[TASK STATEMENT] Return exactly the span of lines in the following data that opens with the line containing "cx_px: -445" and closes with the line containing "hfov_deg: 3.4". Include nothing else.

########

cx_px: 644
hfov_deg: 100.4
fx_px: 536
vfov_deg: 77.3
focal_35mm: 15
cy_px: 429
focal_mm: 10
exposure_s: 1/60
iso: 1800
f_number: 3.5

########

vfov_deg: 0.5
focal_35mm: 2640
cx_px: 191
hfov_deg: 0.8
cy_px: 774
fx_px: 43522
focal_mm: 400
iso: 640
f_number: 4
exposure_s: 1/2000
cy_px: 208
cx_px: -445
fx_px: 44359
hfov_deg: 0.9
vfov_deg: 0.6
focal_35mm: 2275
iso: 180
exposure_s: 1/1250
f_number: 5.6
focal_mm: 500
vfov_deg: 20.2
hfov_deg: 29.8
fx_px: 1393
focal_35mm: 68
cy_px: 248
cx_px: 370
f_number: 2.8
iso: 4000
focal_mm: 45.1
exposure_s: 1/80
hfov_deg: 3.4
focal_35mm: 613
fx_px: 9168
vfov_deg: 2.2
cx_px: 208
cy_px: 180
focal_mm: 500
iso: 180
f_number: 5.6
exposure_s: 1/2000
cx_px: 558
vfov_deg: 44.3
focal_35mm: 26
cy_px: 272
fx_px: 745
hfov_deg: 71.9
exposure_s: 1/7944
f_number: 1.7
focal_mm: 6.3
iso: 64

########

[EXERCISE RESULT]
cx_px: -445
fx_px: 44359
hfov_deg: 0.9
vfov_deg: 0.6
focal_35mm: 2275
iso: 180
exposure_s: 1/1250
f_number: 5.6
focal_mm: 500
vfov_deg: 20.2
hfov_deg: 29.8
fx_px: 1393
focal_35mm: 68
cy_px: 248
cx_px: 370
f_number: 2.8
iso: 4000
focal_mm: 45.1
exposure_s: 1/80
hfov_deg: 3.4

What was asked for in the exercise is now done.